Wednesday, April 05, 2006

And All Those Other Writers in "Middlemarch"...

The more I read “Middlemarch” the more I keep coming across references to other literature. George Eliot must have been fantastically well-read; I’d love to get my hands on an annotated edition so I can see all the references I’m missing. Here are the ones that have already made me smile:

“Why, you might take to some light study – conchology, now: I always think that must be a light study. Or get Dorothea to read you light things – Smollett – “Roderick Random”, “Humphrey Clinker”: they are a bit broad, but she may read anything now that she’s married, you know. I remember they made me laugh uncommonly – there’s a droll bit about a postilion’s breeches. We have no such humor now.”

The scene he is referring to is the one where Humphrey rides alongside a coach containing the woman he loves, wearing too-small pants which have ripped apart moments before. I can just see Mr. Brooks laughing himself silly over it. Later in Book 3, we meet Borthrup Trumbull, who is of a more serious bent.

“You have an interesting work there, I see, Miss Garth,” he observed, when Mary re-entered. “It is by the author of “Waverly”: that is, Sir Walter Scott. I have bought one of his works myself – a very nice thing, a very superior publication, entitled “Ivanhoe”. You will not get any writer to beat him in a hurry, I think – he will not, in my opinion, be readily surpassed. I have just been reading a portion at the commencement of “Anne of Jeerstein”. It commences well.”

My advice to you, Mary, is that you'd better not spend too much time on someone who worships Walter Scott.

How about you, fellow readers? Any other allusions I'm missing?

5 Comments:

Anonymous Anonymous said...

Ella, sweetie, if you've read "Humphrey Clinker", you're head and shoulders more on top of it than any of us. Well, okay, than ME. Don't want to insult my fellow 'Marchers.

Thanks for explaining that one, BTW -- gives us a better idea what Uncle Brooke considers slightly racy reading! Wouldn't want young ladies reading about underpants before they're married!

12:33 AM  
Blogger Isabella K said...

I'd love to see an annotated edition.

One reference that has me curious: We're told (end ch 16) that Rosamond's favourite poem is Lalla Rookh (Thomas Moore, 1817), which I suppose reflects on her character somehow.
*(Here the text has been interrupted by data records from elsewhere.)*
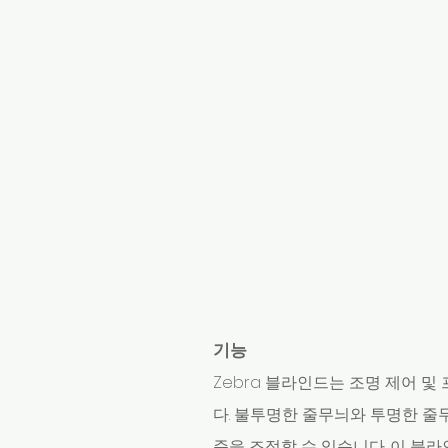
기능
Zebra 블라인드는 조명 제어 
다. 불투명한 줄무늬와 투명한 줄
준을 조정할 수 있습니다. 이 블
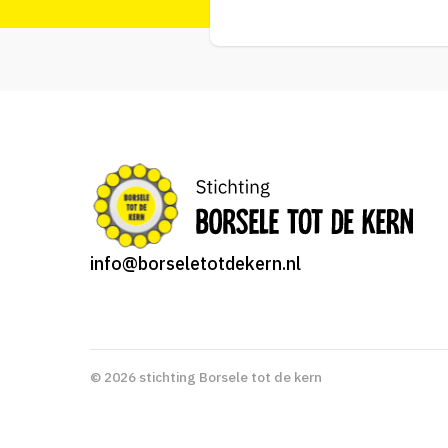
info@borseletotdekern.nl
© 2026 stichting Borsele tot de kern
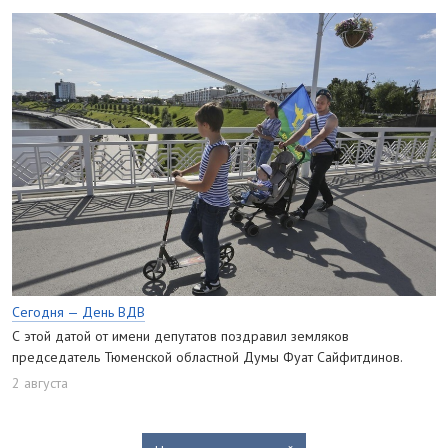
Сегодня — День ВДВ
С этой датой от имени депутатов поздравил земляков
председатель Тюменской областной Думы Фуат Сайфитдинов.
2 августа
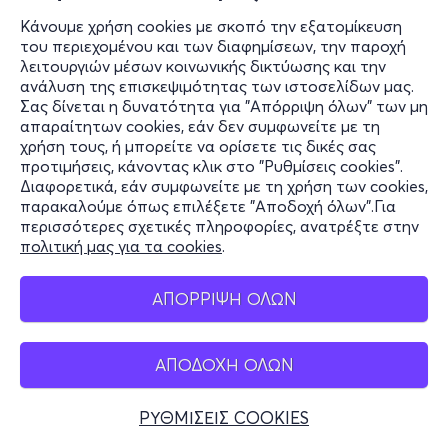
Κάνουμε χρήση cookies με σκοπό την εξατομίκευση
του περιεχομένου και των διαφημίσεων, την παροχή
λειτουργιών μέσων κοινωνικής δικτύωσης και την
ανάλυση της επισκεψιμότητας των ιστοσελίδων μας.
Σας δίνεται η δυνατότητα για "Απόρριψη όλων" των μη
απαραίτητων cookies, εάν δεν συμφωνείτε με τη
χρήση τους, ή μπορείτε να ορίσετε τις δικές σας
προτιμήσεις, κάνοντας κλικ στο "Ρυθμίσεις cookies".
Διαφορετικά, εάν συμφωνείτε με τη χρήση των cookies,
παρακαλούμε όπως επιλέξετε "Αποδοχή όλων".Για
περισσότερες σχετικές πληροφορίες, ανατρέξτε στην
πολιτική μας για τα cookies
.
ΑΠΟΡΡΙΨΗ ΟΛΩΝ
ΑΠΟΔΟΧΗ ΟΛΩΝ
ΡΥΘΜΙΣΕΙΣ COOKIES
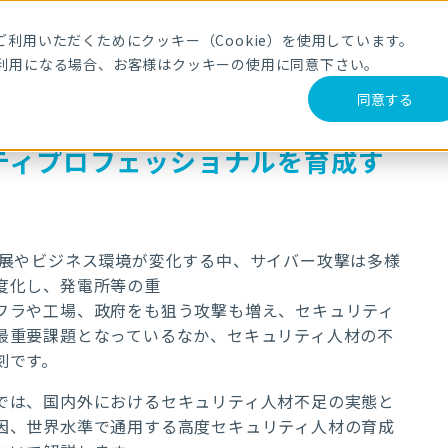
利用いただくためにクッキー（Cookie）を使用しています。
利用になる場合、お客様はクッキーの使用に同意下さい。
同意する
ティプロフェッショナルを育成す
進展やビジネス環境が変化する中、サイバー攻撃は多様
度化し、発電所等の重
フラや⼯場、政府をも狙う攻撃も増え、セキュリティ
最重要課題となっているなか、セキュリティ⼈材の不
刻です。
では、国内外におけるセキュリティ人材不足の実態と
因、世界⽔準で通⽤する⾼度セキュリティ⼈材の育成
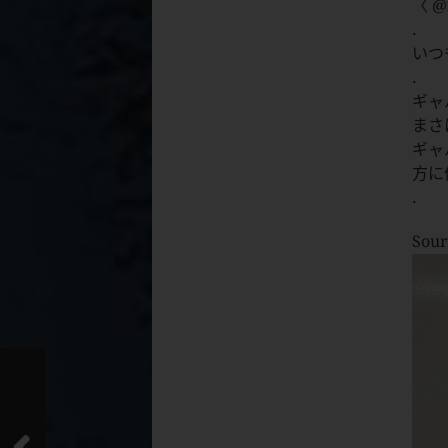
〈 @
.
いつ
.
ギャ
まさ
ギャ
方に
.
Sour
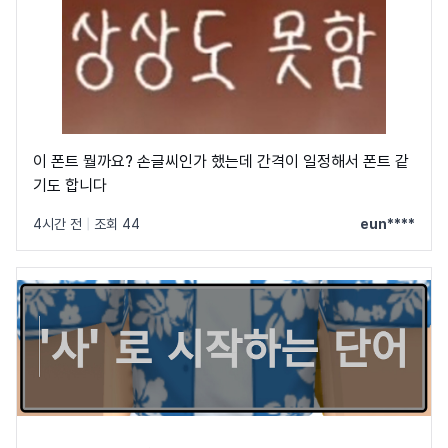
이 폰트 뭘까요? 손글씨인가 했는데 간격이 일정해서 폰트 같
기도 합니다
4시간 전
|
조회 44
eun****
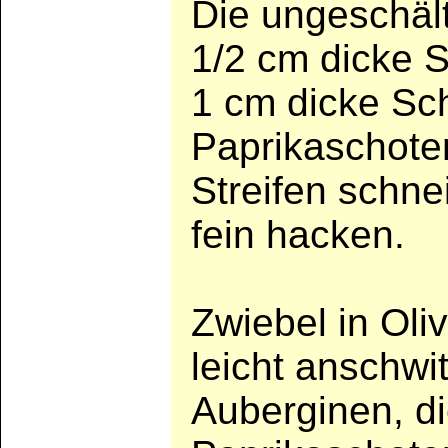
Die ungeschält
1/2 cm dicke S
1 cm dicke Sc
Paprikaschoten
Streifen schne
fein hacken.
Zwiebel in Oli
leicht anschwi
Auberginen, d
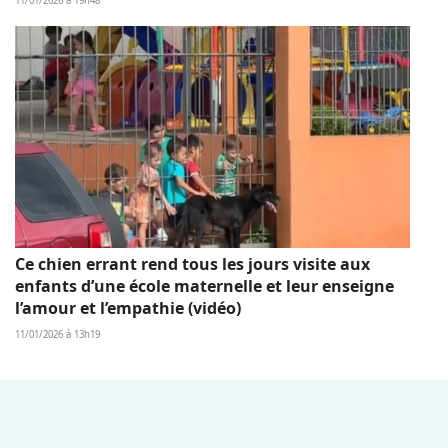
11/01/2026 à 19h48
Ce chien errant rend tous les jours visite aux
enfants d’une école maternelle et leur enseigne
l’amour et l’empathie (vidéo)
11/01/2026 à 13h19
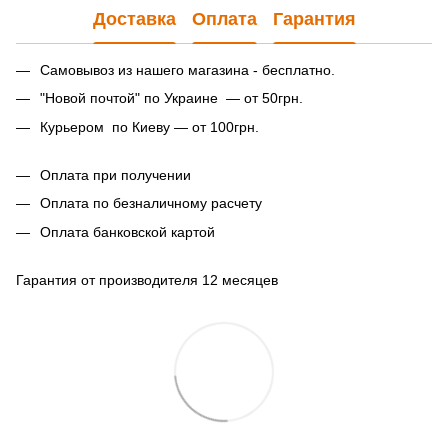
Доставка
Оплата
Гарантия
Самовывоз из нашего магазина - бесплатно.
"Новой почтой" по Украине — от 50грн.
Курьером по Киеву — от 100грн.
Оплата при получении
Оплата по безналичному расчету
Оплата банковской картой
Гарантия от производителя 12 месяцев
I don't know anything about it other than what's told here. It's considered an Oriental romance.

Interestingly, Moore had expensive taste and accrued a large debt, forcing him to leave Britain.

9:36 AM  
Blogger Isabella K said...

I'd been meaning to ask about the epigraphs at the start of each chapter. Some are attributed (there's Paradise Lost, Don Quixote, etc), but very many are not. I assumed most editions would footnote a source for these. I've Googled a few quotations and they bring me to Middlemarch, implying they're original to Eliot.

I'm particularly interested in the snippets between 1st Gent and 2nd Gent, as they seem to act as on ongoing chorus.

10:09 AM  
Anonymous Anonymous said...

Ella -- GOOD GOD, WOMAN! No underpants?!? Hehe, I forgot what era we were dealing with.

Gina -- I read they were Eliot's own invention as well. I'll look for a source on that. If she was making stuff like that up, well... tee hee, is all I can say. I love making up fake quotes myself, although they're usually more transparently fake.

5:49 PM  
Blogger Raehan said...

Oh I love Trumbull strutting in front of Mary kind of like a stiff rooster.

I have a someone annotated edition and will look up some of these references.